В газетах и журналах начали появляться страшные фотографии больного человека, который потерял все волосы и выглядел, как живая мумия. В Лондоне не осталось ни одной газеты, которая бы не посвятила этому страшному событию хотя бы одной колонки. Сообщения о здоровье Витовченко начали передавать все крупнейшие информационные агентства мира. Его жалели и презирали одновременно, но вид умирающего человека был прямым укором Кремлю, решившемуся на подобную дикую акцию.
В некоторых изданиях начали появляться намеки на таинственную организацию, которая позволяла себе ликвидацию бывших сотрудников спецслужб. Журналисты начали проводить собственные расследования. Рассказывали о «ликвидаторах», прибывших из России, чтобы расправиться не только с Витовченко, но и с остальными бывшими агентами, нашедшими убежище в Великобритании. Поразительно, что среди бывших агентов ни разу не упоминалась фамилия самого известного перебежчика Гордиевского, словно его никогда не существовало. Появление этой фамилии не устроило бы ни одну из сторон, и поэтому на имя Гордиевского было наложено негласное табу.
Витовченко умирал. И его смерть разыгрывалась, словно дурной спектакль, освещался каждый вздох несчастного больного, подробно рассказывалось о его мучениях.
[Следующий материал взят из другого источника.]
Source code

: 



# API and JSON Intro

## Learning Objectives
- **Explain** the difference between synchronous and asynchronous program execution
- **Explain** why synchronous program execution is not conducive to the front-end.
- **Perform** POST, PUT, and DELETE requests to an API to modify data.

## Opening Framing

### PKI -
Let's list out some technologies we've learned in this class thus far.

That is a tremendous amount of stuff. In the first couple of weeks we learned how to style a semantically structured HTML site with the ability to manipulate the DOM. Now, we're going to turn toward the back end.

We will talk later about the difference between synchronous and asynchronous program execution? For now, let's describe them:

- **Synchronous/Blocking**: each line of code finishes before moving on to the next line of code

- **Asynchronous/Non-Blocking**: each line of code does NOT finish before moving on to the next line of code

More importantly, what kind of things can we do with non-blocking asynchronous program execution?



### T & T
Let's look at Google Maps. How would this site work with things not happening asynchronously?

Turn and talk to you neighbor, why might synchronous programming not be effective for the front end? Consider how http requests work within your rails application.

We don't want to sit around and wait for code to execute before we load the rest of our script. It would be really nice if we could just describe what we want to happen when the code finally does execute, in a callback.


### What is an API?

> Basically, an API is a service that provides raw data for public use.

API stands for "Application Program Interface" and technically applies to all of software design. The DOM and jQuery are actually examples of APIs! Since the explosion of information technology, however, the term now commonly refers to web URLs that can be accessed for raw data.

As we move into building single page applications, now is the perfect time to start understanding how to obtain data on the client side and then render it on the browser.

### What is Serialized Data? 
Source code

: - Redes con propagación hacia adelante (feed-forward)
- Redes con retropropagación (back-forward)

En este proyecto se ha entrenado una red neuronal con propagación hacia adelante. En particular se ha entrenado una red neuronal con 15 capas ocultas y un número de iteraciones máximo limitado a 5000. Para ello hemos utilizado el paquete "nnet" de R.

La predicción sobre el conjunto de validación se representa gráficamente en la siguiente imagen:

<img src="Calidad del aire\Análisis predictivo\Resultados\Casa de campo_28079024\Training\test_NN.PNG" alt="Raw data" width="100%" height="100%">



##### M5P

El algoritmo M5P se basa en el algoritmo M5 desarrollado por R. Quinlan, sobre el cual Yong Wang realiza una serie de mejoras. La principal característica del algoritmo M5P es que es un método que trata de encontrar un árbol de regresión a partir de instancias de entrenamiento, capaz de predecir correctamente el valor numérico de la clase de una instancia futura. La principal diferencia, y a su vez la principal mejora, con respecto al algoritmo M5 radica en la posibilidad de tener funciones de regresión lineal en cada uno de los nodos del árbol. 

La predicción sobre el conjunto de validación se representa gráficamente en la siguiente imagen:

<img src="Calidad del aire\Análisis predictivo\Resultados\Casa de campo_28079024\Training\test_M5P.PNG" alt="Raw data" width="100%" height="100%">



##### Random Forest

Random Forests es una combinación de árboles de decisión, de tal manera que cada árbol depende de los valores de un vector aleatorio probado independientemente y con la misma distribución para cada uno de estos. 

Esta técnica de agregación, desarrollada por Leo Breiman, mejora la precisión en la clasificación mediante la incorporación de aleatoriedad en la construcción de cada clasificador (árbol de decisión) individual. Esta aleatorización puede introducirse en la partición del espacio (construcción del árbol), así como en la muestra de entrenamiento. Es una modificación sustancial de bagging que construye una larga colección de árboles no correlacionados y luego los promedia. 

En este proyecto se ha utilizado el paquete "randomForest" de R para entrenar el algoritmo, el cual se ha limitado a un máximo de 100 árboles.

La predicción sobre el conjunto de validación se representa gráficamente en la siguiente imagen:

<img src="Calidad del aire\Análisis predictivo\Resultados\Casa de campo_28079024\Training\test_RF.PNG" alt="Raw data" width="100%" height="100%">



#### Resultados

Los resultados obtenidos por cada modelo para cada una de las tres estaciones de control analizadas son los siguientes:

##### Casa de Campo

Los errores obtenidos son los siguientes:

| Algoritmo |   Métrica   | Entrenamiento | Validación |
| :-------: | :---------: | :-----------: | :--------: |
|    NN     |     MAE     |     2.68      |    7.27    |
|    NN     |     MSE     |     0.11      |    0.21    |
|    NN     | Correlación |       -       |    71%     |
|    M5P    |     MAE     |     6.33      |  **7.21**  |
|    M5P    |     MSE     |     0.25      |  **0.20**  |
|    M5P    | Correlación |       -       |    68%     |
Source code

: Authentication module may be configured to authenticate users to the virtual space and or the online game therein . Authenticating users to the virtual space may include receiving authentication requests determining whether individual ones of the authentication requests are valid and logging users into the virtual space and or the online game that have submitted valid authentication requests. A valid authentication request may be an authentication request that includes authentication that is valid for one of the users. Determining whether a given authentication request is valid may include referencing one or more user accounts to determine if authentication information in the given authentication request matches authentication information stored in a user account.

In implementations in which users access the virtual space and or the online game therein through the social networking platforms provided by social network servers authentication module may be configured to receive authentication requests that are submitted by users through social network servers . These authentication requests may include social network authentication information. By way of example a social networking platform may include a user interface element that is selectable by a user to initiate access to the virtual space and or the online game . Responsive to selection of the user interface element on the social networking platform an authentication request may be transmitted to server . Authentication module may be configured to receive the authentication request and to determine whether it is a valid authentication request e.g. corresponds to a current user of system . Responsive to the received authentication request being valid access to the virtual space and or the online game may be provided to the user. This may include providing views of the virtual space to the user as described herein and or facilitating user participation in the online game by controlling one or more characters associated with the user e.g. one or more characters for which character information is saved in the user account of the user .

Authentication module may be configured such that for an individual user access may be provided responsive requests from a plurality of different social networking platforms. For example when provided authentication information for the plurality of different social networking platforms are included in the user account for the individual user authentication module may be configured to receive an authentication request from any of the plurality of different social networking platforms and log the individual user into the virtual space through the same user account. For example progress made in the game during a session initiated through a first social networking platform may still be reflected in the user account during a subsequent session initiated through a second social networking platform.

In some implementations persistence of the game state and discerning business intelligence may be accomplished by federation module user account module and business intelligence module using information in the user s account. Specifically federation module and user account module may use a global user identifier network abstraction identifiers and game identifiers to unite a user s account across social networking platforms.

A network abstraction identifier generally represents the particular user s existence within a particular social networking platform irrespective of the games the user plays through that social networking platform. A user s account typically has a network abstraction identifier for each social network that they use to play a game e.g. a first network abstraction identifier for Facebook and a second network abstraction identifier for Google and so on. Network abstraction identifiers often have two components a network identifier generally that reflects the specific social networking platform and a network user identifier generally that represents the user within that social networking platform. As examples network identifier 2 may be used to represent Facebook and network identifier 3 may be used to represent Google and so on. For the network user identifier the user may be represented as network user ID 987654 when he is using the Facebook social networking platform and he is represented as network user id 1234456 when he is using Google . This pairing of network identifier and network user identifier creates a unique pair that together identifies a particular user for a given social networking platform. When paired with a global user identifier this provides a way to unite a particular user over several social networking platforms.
Был создан специальный комитет в защиту прав умирающего больного. Витовченко диктовал письма к президенту России, к народам мира, которые немедленно тиражировались и публиковались по всему миру. Он обвинял в своей смерти лично руководителя своей бывшей страны и своих бывших коллег. Никто даже не обратил внимание, что содержавший столько лет Витовченко Жуковский избегал в эти дни всяческих комментариев. Часы умирающего были сочтены. Но его смерть была обставлена еще более театрально. Под самый занавес он принимает мусульманство и просит похоронить его по мусульманским законам. Это человек, который боролся против мусульман в Чечне и даже лично убивал чеченцев. Но спектакль должен быть сыгран до конца. Витовченко хоронят так, как хоронят героев. Мавр сделал свое дело. Мавр должен уходить.
Именно в эти дни, когда в больнице умирает Витовченко, в Ирландии начинается конференция, в которой принимает участие бывший премьер российского правительства, начинавший неудачные шоковые реформы в начале девяностых. Все знают о взаимной неприязни бывшего премьера и действующей власти. Но в Ирландии происходит накладка. Во время конференции премье??у приносят стакан минеральной воды, которую он должен выпить. Если он выпьет эту воду, он обречен. Но экс-премьер прекрасный экономист и рассеянный человек. Он пьет много воды во время своего выступления, но не допивает именно тот самый стакан. Он сделает всего несколько глотков. Это его и спасет. С диагнозом отравление его доставят в больницу, где окажут первую помощь. Ирландским врачам удастся спасти экс-премьера, и грандиозная провокация не состоится. Более того, экс-премьер оказался еще и порядочным человеком, что было совсем некстати. Он заявил на весь мир после своего возвращения в Москву, что его пытались отравить силы~ противостоящие Кремлю и недовольные нынешней российской властью. Это был настоящий провал всего задуманного. Экс-премьер не только выжил, но и сильно испортил начавшуюся игру.